-- Request 1 --
Count the lines in the records below that contain the string "Terms", treating uppercase and lowercase as different. Reply with the number only.

-- Selected text --

......

I've been stuck on this expected value question for some time now, for some reason:

Suppose we have two bins. Bin A has $k$ balls and Bin B has $n-k$ balls. For each step, we randomly pick a ball from one of the bins (so each ball has a $1/n$ chance of being selected each time) and move it to the other bin. What is the expected number of steps required until there are $k$ balls in Bin A again?

......

-- Request 2 --
Continue the post about the two-bin expected value problem above from its last sentence.

-- Page-level text extractions --
......

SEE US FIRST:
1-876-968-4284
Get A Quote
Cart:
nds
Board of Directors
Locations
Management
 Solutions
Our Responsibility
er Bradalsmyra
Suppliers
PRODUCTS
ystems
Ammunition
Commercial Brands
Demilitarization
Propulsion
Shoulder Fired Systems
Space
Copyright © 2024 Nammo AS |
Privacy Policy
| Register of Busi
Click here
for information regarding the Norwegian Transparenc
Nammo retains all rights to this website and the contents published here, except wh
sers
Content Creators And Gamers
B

......

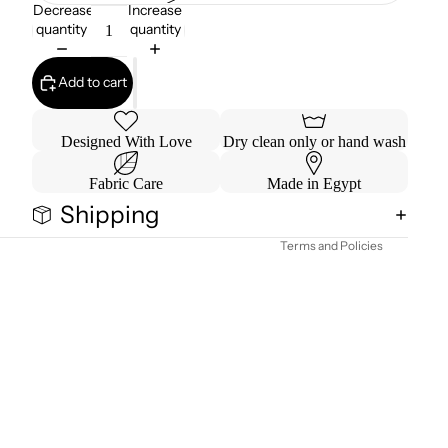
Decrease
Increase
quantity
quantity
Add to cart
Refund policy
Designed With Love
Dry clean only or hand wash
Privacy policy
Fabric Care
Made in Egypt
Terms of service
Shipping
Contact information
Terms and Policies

......

-- Exercise result 1 --
2

-- Exercise result 2 --
As for my work, I let $E_i$ be the expected number of steps required until there are $k$ balls in Bin A, if we started out with $i$ balls in Bin A. Then I found that $$E_i=\frac inE_{i-1}+\frac{n-i}nE_{i+1}+1$$ for $i$ for $1\le i\le n-1$. For $0$ and $n$, I found that \begin{align*}E_0&=E_1+1\\E_n&=E_{n-1}+1.\end{align*} When I tried to solve this system of equations, I got some really ugly constants that I couldn't figure out how to simplify. In particular, I found that \begin{align*}E_1&=E_2+\frac{n+1}{n-1}\\E_2&=E_3+\frac{n^2+n+2}{(n-1)(n-2)}\\E_3&=E_4+\frac{n^3+5n+6}{(n-1)(n-2)(n-3)}.\end{align*} I feel like this might not be the right approach, so feel free to suggest something completely different. Thanks!

Edit: I've edited my initial conditions, but I still can't get it to work out.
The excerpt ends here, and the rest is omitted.